Prince Charles used his position as the heir to the throne to influence minsters in Tony Blair's government, secret letters have revealed.
Twenty seven memos written by the future king to seven government departments were published on 13 May after a 10-year fight by The Guardian newspaper to repeal their secrecy.
In March, the Supreme Court dismissed a government appeal to suppress the letters, with Britain's most senior judge Lord Neuberger of Abbotsbury paving the way for the Prince of Wales's correspondence – dubbed the "spider letters" after his handwriting – to be made public.
Clarence House issued a swift rebuttal of their publication, saying the Prince of Wales's vast experience "gives him a unique perspective, which has often led to him identifying issues which he believes he, or his charities, or his other connections, can help address".
However, the letters "only inhibit his ability to express the concerns and suggestions which have been put to him in the course of his travels and meetings", it added.
Detractors of Charles might be disappointed that the cache of letters mostly discuss matters including the environment, conservation and urban design – issues the Prince has publicly shwon an interest in.
One of the most politicised opinion's he opined was the funding of the Armed Forces.
But what do the memos contain?
He tells Tony Blair the Armed Forces are under resourced
The Ministry of Defence and Army Air Corps were "being frustrated by the poor performance of the existing Lynx aircraft in high temperatures".
A delayed procurement of new Lynx aircraft was "one more example of where our Armed forces are asked to do an extremely challenging job (particularly in Iraq) without the necessary resources".
The monarch is protective of livestock farming and lobbied Blair over subsidies
Conservationist Charles raised concerns with Blair that removing livestock farmers' subsidies would change sheep and beef farming "beyond all recognition".
In the same memo, he tells the prime minister he fears the Treasury will stop the Hill Farming Allowance (HFA) once the EU Single Farm Payment scheme was introduced in 2003. Of the HFA he said "...I cannot overemphasize just how important it is that this support remains in place".
Blair should have sidestepped EU law on promoting British produce...
Charles "wished" more could be done to promote the British produce sector but realised the government's hands were tied by EU law.
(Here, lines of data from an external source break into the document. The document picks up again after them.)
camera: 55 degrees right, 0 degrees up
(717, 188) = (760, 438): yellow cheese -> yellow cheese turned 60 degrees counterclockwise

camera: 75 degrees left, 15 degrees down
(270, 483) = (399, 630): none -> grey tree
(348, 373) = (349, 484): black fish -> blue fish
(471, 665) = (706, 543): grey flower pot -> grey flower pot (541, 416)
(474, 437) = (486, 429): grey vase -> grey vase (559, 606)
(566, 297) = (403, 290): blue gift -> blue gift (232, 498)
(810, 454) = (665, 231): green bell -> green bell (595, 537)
So, instead, he suggested Blair could "find more innovative ways to give the necessary lead".
Supermarkets were a threat to farmers...
"The dominant position of the retailers is the single biggest issue affecting British farmers and the food chain"
Charles has a sense of humour...
In a letter to the department for education, Charles said: "If you can bear to receive a report on this year's Education Summer School from someone with such old-fashioned views (!)"
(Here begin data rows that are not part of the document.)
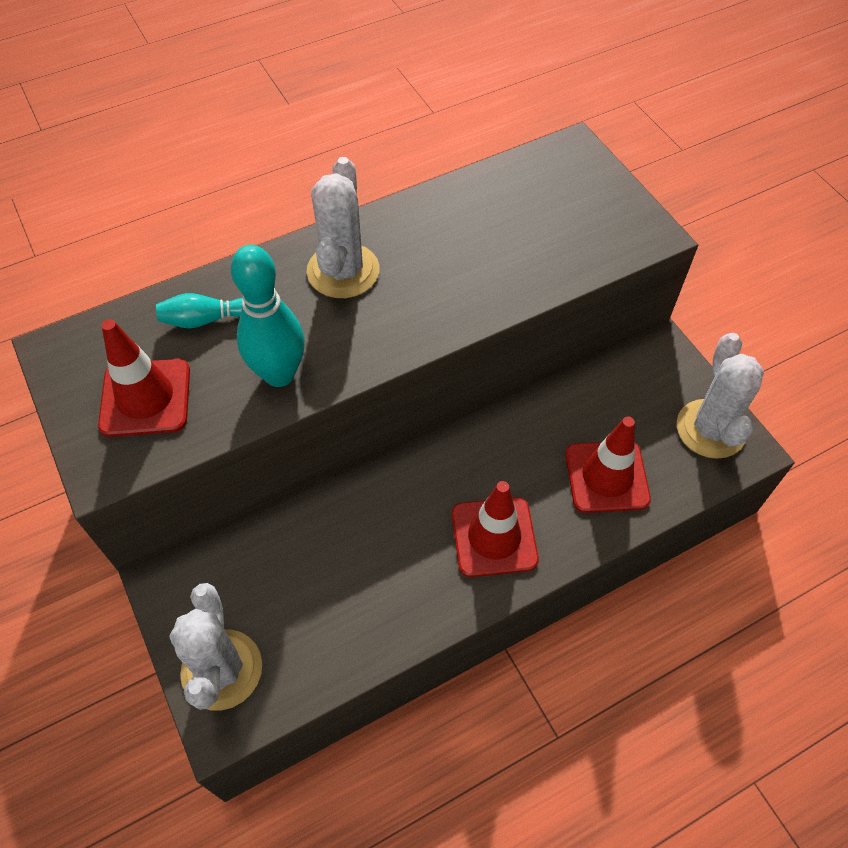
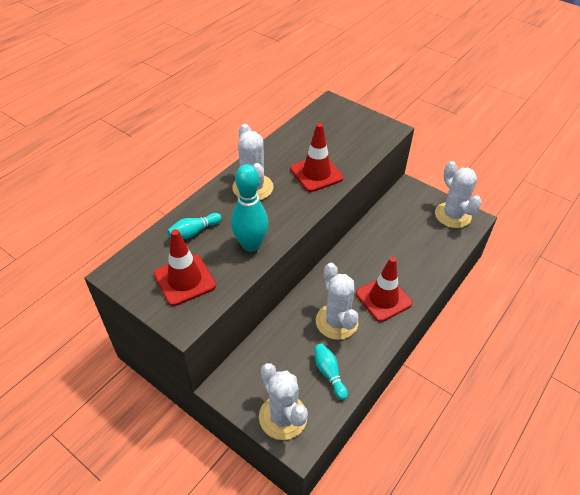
camera: 25 degrees left, 10 degrees down
(331, 630) = (329, 373): none -> turquoise bowling pin
(393, 547) = (336, 322): none -> white cactus
(607, 477) = (419, 252): red traffic cone -> red traffic cone (316, 173)

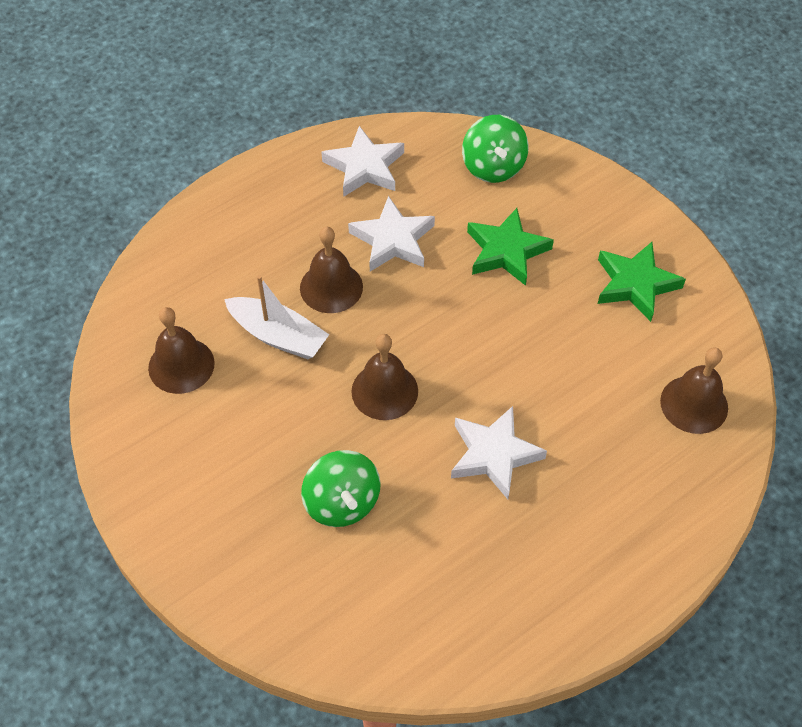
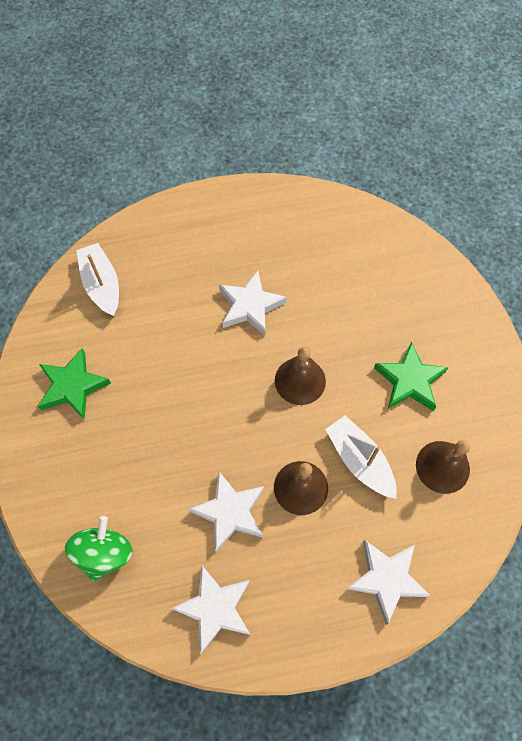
camera: 155 degrees left, 10 degrees up
(209, 245) = (386, 579): none -> white star
(342, 502) = (363, 316): green spinning top -> none
(506, 251) = (147, 459): green star -> green star (409, 381)
(694, 404) = (102, 284): brown bell -> white boat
To John Reid, then health secretary, Charles again showed his self-deprecation when he said "I think you will know by now - to your cost! - that these are matters about which I care deeply"
Clampdown on illegal fishing...
In correspondence with Elliot Morley, of the Department for Environment, Food and Rural Affairs (Defra), Charles said he was "enormously encouraged" of the department's effort to tackle the "recalcitrant countries" that sanction illegal fishing
Charles cares about albatross...
In the same letter, the Prince said clamping down on illegal fishing would help "the poor old albatross, for which I shall continue to campaign."
On development at London's Smithfield Market and John Prescott...
"I can only pray that the deputy prime minister will take your advice and give the most careful consideration to development plans."
On Sunderland's Cherry Knowle Hospital, which the Prince's Trust was involved...
"It saddens me greatly to think, that the immense progress and collective enthusiasm gathered twelve months ago is now in danger of being lost"
Monarchy and politics
A cornerstone of Britain's constitution is that as Head of State, the monarchy exercises political neutrality and as heir to the throne, this unwritten rule also applies to Prince Charles.
This is because the monarch's government will be formed from whichever party can command a majority in the House of Commons.
After hereditary peers were abolished in 1999, the Dukes of Edinburgh, York, Gloucester and Kent became eligible to vote. However, to maintain neutrality they do not exercise that right.
Other members of the royal family are required to preserve their political neutrality so as not to embarrass the Queen.